Cappel Daniel, Hall Michelle Lynn, Lenselink Eelke B, Beuming Thijs, Qi Jun, Bradner James, Sherman Woody
Schrödinger GmbH , Dynamostraße 13, 68165 Mannheim, Germany.
Schrodinger Inc. , 120 W 45th Street, New York, New York 10036, United States.
J Chem Inf Model. 2016 Dec 27;56(12):2388-2400. doi: 10.1021/acs.jcim.6b00362. Epub 2016 Nov 18.

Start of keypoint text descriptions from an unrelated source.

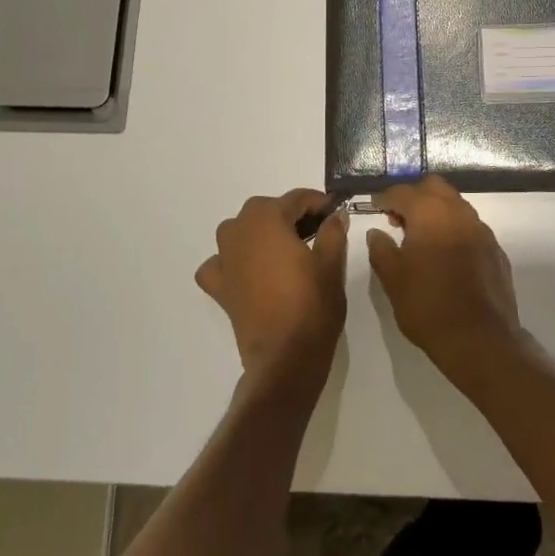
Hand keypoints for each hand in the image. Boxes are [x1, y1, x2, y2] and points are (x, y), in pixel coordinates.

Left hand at [195, 189, 347, 393]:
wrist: (285, 356)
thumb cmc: (312, 304)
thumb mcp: (332, 263)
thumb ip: (333, 232)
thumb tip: (335, 215)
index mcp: (267, 219)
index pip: (296, 199)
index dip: (319, 202)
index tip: (335, 210)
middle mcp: (239, 231)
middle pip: (265, 210)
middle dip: (289, 214)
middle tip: (316, 229)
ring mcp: (224, 259)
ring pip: (240, 231)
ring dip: (260, 232)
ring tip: (285, 248)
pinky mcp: (219, 286)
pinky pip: (221, 263)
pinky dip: (232, 262)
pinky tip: (247, 272)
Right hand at [366, 176, 521, 383]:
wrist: (480, 338)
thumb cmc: (428, 305)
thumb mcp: (393, 279)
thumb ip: (381, 249)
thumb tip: (376, 232)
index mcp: (430, 213)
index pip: (403, 192)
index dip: (385, 198)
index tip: (374, 207)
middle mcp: (459, 212)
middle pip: (434, 187)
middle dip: (414, 196)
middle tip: (399, 219)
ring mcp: (482, 230)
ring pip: (455, 205)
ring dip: (436, 212)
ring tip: (421, 239)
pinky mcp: (495, 249)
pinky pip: (470, 227)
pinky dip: (454, 231)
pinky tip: (446, 256)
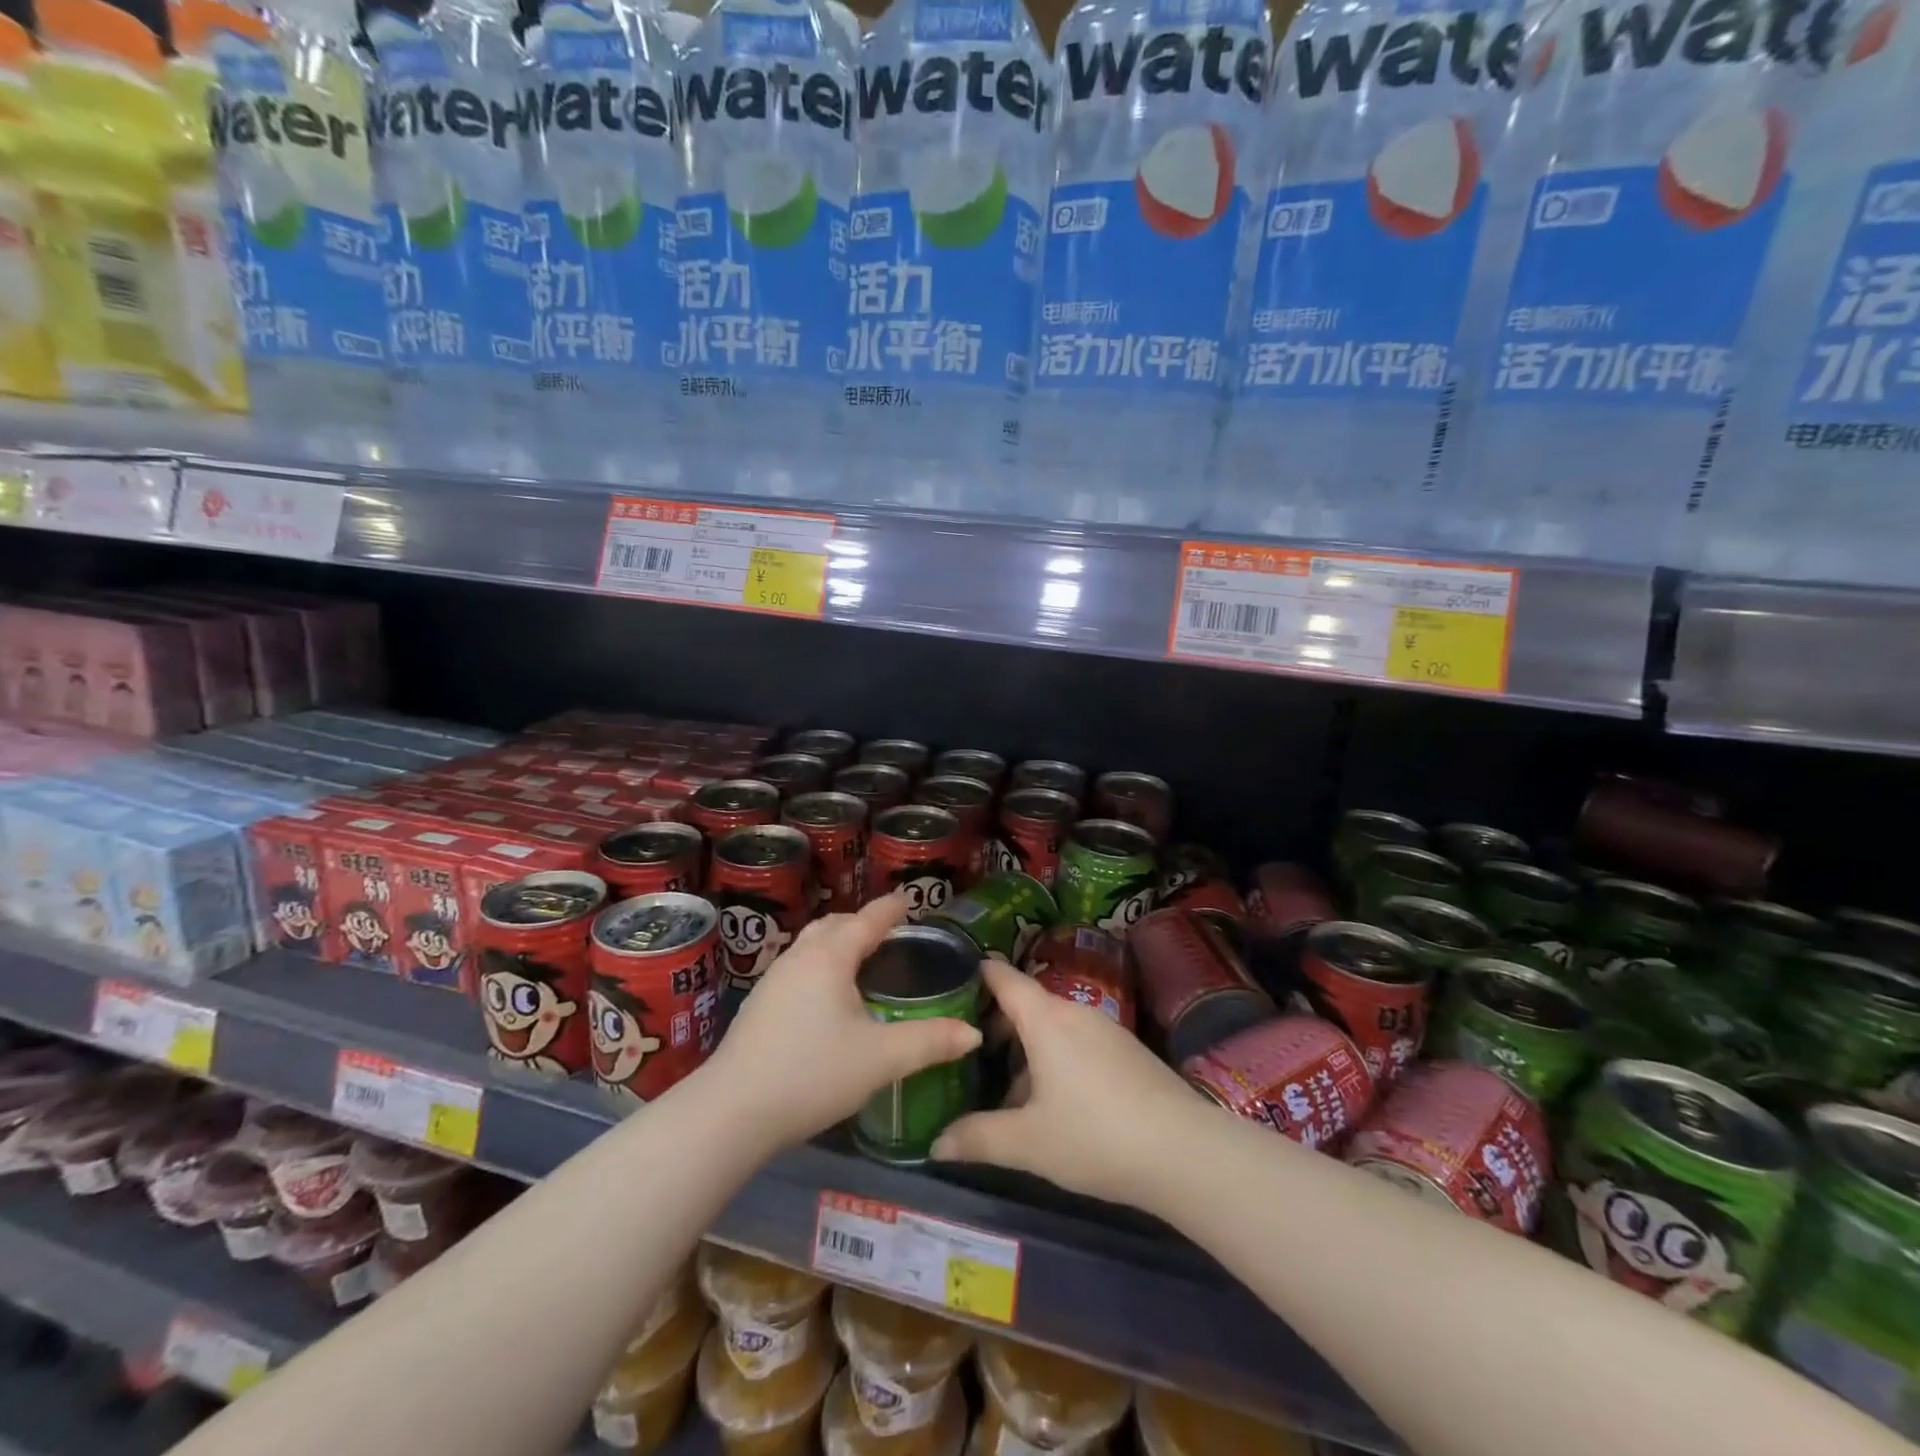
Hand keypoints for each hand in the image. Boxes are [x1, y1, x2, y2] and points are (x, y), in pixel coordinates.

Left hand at [703, 895, 981, 1153]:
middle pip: (834, 925)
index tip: (909, 900)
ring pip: (812, 944)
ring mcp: (774, 980)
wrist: (731, 1112)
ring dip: (838, 942)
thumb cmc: (811, 1073)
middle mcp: (799, 957)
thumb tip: (972, 1033)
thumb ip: (929, 1042)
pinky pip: (799, 966)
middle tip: (890, 933)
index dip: (891, 908)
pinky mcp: (759, 1005)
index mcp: (830, 957)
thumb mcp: (880, 1059)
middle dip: (862, 922)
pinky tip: (827, 997)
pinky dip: (821, 964)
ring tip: (861, 960)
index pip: (867, 919)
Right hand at [931, 958, 1201, 1206]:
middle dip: (996, 1025)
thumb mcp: (1027, 1143)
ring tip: (1005, 1091)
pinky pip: (1077, 1043)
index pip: (1004, 978)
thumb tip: (934, 1143)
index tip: (949, 981)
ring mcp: (1105, 1030)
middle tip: (967, 1054)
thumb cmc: (1095, 1136)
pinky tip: (1053, 1105)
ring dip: (1026, 1050)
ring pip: (1052, 1028)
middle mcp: (1074, 1013)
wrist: (1184, 1152)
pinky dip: (1055, 1060)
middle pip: (1027, 1005)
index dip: (977, 974)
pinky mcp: (1128, 1052)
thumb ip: (977, 1138)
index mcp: (1045, 1019)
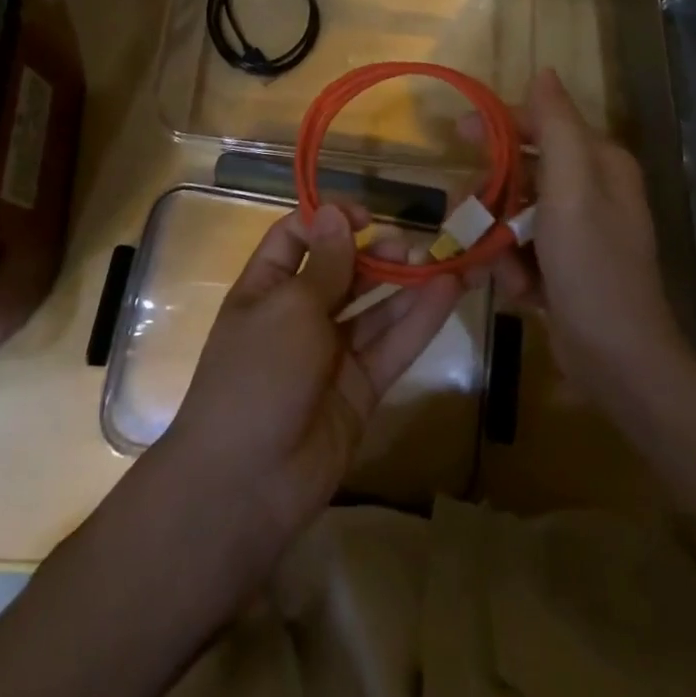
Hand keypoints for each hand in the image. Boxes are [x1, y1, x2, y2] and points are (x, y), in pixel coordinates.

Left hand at [158, 203, 463, 551]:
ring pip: (375, 307)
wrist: (247, 484)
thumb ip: (325, 265)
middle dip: (375, 252)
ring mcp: (332, 352)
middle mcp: (299, 314)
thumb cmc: (257, 375)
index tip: (364, 217)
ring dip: (406, 283)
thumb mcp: (289, 309)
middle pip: (343, 270)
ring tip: (443, 260)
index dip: (329, 221)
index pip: (297, 237)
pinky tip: (448, 291)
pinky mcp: (362, 386)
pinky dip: (420, 319)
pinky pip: (393, 344)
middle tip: (410, 247)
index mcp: (267, 287)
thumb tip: (336, 212)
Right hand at [469, 68, 689, 412]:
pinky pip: (522, 249)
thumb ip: (555, 127)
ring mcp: (577, 231)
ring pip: (514, 213)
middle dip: (492, 197)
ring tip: (500, 267)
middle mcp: (591, 190)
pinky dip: (512, 266)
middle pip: (522, 171)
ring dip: (499, 240)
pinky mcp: (564, 266)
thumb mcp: (572, 188)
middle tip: (468, 215)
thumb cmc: (592, 266)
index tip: (455, 133)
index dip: (498, 125)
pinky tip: (518, 291)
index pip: (541, 124)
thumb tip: (544, 71)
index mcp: (599, 163)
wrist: (617, 360)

A significant challenge and potential high-value application of computer-aided drug design is the accurate prediction of protein-ligand binding affinities. Free energy perturbation (FEP) using molecular dynamics (MD) sampling is among the most suitable approaches to achieve accurate binding free energy predictions, due to the rigorous statistical framework of the methodology, correct representation of the energetics, and thorough treatment of the important degrees of freedom in the system (including explicit waters). Recent advances in sampling methods and force fields coupled with vast increases in computational resources have made FEP a viable technology to drive hit-to-lead and lead optimization, allowing for more efficient cycles of medicinal chemistry and the possibility to explore much larger chemical spaces. However, previous FEP applications have focused on systems with high-resolution crystal structures of the target as starting points-something that is not always available in drug discovery projects. As such, the ability to apply FEP on homology models would greatly expand the domain of applicability of FEP in drug discovery. In this work we apply a particular implementation of FEP, called FEP+, on congeneric ligand series binding to four diverse targets: a kinase (Tyk2), an epigenetic bromodomain (BRD4), a transmembrane GPCR (A), and a protein-protein interaction interface (BCL-2 family protein MCL-1). We apply FEP+ using both crystal structures and homology models as starting points and find that the performance using homology models is generally on a par with the results when using crystal structures. The robustness of the calculations to structural variations in the input models can likely be attributed to the conformational sampling in the molecular dynamics simulations, which allows the modeled receptor to adapt to the "real" conformation for each ligand in the series. This work exemplifies the advantages of using all-atom simulation methods with full system flexibility and offers promise for the general application of FEP to homology models, although additional validation studies should be performed to further understand the limitations of the method and the scenarios where FEP will work best.
计算机辅助药物设计的一项重大挑战和潜在的高价值应用是准确预测蛋白质-配体结合亲和力。使用分子动力学(MD)采样的自由能微扰(FEP)是实现准确结合自由能预测的最合适方法之一,这是由于该方法具有严格的统计框架、对能量学的正确表示以及对系统中重要自由度(包括明确的水分子)的全面处理。采样方法和力场的最新进展,再加上计算资源的大幅增加,使FEP成为推动从命中物到先导物以及先导物优化的可行技术,从而实现更高效的药物化学循环,并有可能探索更大的化学空间。然而,以前的FEP应用主要集中在以目标的高分辨率晶体结构为起点的系统上,而这在药物发现项目中并不总是可用的。因此,将FEP应用于同源模型的能力将极大地扩展FEP在药物发现中的适用范围。在这项工作中,我们将一种名为FEP+的FEP特定实现应用于与四种不同目标结合的同类配体系列:一种激酶(Tyk2)、一种表观遗传溴结构域(BRD4)、一种跨膜GPCR(A)和一个蛋白质-蛋白质相互作用界面(BCL-2家族蛋白MCL-1)。我们以晶体结构和同源模型为起点应用FEP+,发现使用同源模型的性能通常与使用晶体结构时的结果相当。计算对输入模型结构变化的稳健性可能归因于分子动力学模拟中的构象采样,这使得建模的受体能够适应系列中每个配体的“真实”构象。这项工作例证了使用具有全系统灵活性的全原子模拟方法的优势,并为FEP在同源模型中的普遍应用带来了希望,不过还应进行额外的验证研究,以进一步了解该方法的局限性以及FEP效果最佳的场景。